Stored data
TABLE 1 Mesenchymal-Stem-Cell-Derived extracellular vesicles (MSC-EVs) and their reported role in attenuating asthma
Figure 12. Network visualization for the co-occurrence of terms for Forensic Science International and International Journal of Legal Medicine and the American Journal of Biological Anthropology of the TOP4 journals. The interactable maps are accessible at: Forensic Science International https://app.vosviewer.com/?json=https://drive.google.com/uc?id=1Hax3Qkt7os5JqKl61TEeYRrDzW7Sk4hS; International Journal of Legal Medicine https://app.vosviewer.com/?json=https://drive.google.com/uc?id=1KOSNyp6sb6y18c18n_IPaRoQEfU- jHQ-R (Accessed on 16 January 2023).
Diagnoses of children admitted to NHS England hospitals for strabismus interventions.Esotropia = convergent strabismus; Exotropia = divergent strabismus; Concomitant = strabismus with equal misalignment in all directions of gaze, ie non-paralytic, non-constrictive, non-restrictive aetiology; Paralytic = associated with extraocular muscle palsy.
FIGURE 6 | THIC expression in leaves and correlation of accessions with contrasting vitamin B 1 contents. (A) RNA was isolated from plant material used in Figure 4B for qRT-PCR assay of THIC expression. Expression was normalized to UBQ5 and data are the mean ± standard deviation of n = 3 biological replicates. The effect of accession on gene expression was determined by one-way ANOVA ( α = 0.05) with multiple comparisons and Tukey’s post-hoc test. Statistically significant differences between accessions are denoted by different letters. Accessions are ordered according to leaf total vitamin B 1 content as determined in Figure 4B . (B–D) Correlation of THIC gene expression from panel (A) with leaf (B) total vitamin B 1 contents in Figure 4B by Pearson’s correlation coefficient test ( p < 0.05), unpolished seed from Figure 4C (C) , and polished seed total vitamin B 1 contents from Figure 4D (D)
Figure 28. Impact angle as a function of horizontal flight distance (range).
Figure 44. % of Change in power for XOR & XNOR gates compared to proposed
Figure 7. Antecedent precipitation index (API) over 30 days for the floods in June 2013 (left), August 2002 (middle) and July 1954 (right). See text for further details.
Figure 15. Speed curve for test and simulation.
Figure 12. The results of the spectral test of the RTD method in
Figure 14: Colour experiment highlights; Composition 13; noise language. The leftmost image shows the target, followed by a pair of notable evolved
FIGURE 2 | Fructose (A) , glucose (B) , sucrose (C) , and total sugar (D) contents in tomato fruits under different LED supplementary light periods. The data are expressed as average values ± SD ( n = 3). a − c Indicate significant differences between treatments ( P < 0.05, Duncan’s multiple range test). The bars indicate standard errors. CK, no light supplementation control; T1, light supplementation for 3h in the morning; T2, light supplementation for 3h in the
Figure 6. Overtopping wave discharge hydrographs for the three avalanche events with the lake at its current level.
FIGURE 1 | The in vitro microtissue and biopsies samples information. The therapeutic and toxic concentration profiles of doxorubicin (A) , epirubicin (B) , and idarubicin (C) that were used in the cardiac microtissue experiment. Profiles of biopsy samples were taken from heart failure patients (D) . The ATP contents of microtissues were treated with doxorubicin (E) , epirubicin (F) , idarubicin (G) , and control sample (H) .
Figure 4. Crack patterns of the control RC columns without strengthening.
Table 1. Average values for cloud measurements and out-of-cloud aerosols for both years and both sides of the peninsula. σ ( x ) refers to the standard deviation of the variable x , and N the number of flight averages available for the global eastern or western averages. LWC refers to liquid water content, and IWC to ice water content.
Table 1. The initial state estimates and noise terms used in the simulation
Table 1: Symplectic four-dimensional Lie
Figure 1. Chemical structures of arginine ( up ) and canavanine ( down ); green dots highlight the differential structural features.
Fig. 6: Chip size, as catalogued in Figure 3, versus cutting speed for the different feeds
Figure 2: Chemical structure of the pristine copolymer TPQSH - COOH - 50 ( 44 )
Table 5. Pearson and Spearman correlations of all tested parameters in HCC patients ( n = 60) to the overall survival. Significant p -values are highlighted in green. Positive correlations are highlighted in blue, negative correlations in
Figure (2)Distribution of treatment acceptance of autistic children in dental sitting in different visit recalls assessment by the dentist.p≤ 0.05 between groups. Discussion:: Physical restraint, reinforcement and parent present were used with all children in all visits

● Exercise
Once you have read the records above, write them all out exactly.

● Response to this task
TABLE 1 Mesenchymal-Stem-Cell-Derived extracellular vesicles (MSC-EVs) and their reported role in attenuating asthma
Figure 12. Network visualization for the co-occurrence of terms for Forensic Science International and International Journal of Legal Medicine and the American Journal of Biological Anthropology of the TOP4 journals. The interactable maps are accessible at: Forensic Science International https://app.vosviewer.com/?json=https://drive.google.com/uc?id=1Hax3Qkt7os5JqKl61TEeYRrDzW7Sk4hS; International Journal of Legal Medicine https://app.vosviewer.com/?json=https://drive.google.com/uc?id=1KOSNyp6sb6y18c18n_IPaRoQEfU- jHQ-R (Accessed on 16 January 2023).
Diagnoses of children admitted to NHS England hospitals for strabismus interventions.Esotropia = convergent strabismus; Exotropia = divergent strabismus; Concomitant = strabismus with equal misalignment in all directions of gaze, ie non-paralytic, non-constrictive, non-restrictive aetiology; Paralytic = associated with extraocular muscle palsy.
FIGURE 6 | THIC expression in leaves and correlation of accessions with contrasting vitamin B 1 contents. (A) RNA was isolated from plant material used in Figure 4B for qRT-PCR assay of THIC expression. Expression was normalized to UBQ5 and data are the mean ± standard deviation of n = 3 biological replicates. The effect of accession on gene expression was determined by one-way ANOVA ( α = 0.05) with multiple comparisons and Tukey’s post-hoc test. Statistically significant differences between accessions are denoted by different letters. Accessions are ordered according to leaf total vitamin B 1 content as determined in Figure 4B . (B–D) Correlation of THIC gene expression from panel (A) with leaf (B) total vitamin B 1 contents in Figure 4B by Pearson’s correlation coefficient test ( p < 0.05), unpolished seed from Figure 4C (C) , and polished seed total vitamin B 1 contents from Figure 4D (D)
Figure 28. Impact angle as a function of horizontal flight distance (range).
Figure 44. % of Change in power for XOR & XNOR gates compared to proposed
Figure 7. Antecedent precipitation index (API) over 30 days for the floods in June 2013 (left), August 2002 (middle) and July 1954 (right). See text for further details.
Figure 15. Speed curve for test and simulation.
Figure 12. The results of the spectral test of the RTD method in
Figure 14: Colour experiment highlights; Composition 13; noise language. The leftmost image shows the target, followed by a pair of notable evolved
FIGURE 2 | Fructose (A) , glucose (B) , sucrose (C) , and total sugar (D) contents in tomato fruits under different LED supplementary light periods. The data are expressed as average values ± SD ( n = 3). a − c Indicate significant differences between treatments ( P < 0.05, Duncan’s multiple range test). The bars indicate standard errors. CK, no light supplementation control; T1, light supplementation for 3h in the morning; T2, light supplementation for 3h in the
Figure 6. Overtopping wave discharge hydrographs for the three avalanche events with the lake at its current level.
FIGURE 1 | The in vitro microtissue and biopsies samples information. The therapeutic and toxic concentration profiles of doxorubicin (A) , epirubicin (B) , and idarubicin (C) that were used in the cardiac microtissue experiment. Profiles of biopsy samples were taken from heart failure patients (D) . The ATP contents of microtissues were treated with doxorubicin (E) , epirubicin (F) , idarubicin (G) , and control sample (H) .
Figure 4. Crack patterns of the control RC columns without strengthening.
Table 1. Average values for cloud measurements and out-of-cloud aerosols for both years and both sides of the peninsula. σ ( x ) refers to the standard deviation of the variable x , and N the number of flight averages available for the global eastern or western averages. LWC refers to liquid water content, and IWC to ice water content.
Table 1. The initial state estimates and noise terms used in the simulation
Table 1: Symplectic four-dimensional Lie
Figure 1. Chemical structures of arginine ( up ) and canavanine ( down ); green dots highlight the differential structural features.
Fig. 6: Chip size, as catalogued in Figure 3, versus cutting speed for the different feeds
Figure 2: Chemical structure of the pristine copolymer TPQSH - COOH - 50 ( 44 )
Table 5. Pearson and Spearman correlations of all tested parameters in HCC patients ( n = 60) to the overall survival. Significant p -values are highlighted in green. Positive correlations are highlighted in blue, negative correlations in
Figure (2)Distribution of treatment acceptance of autistic children in dental sitting in different visit recalls assessment by the dentist.p≤ 0.05 between groups. Discussion:: Physical restraint, reinforcement and parent present were used with all children in all visits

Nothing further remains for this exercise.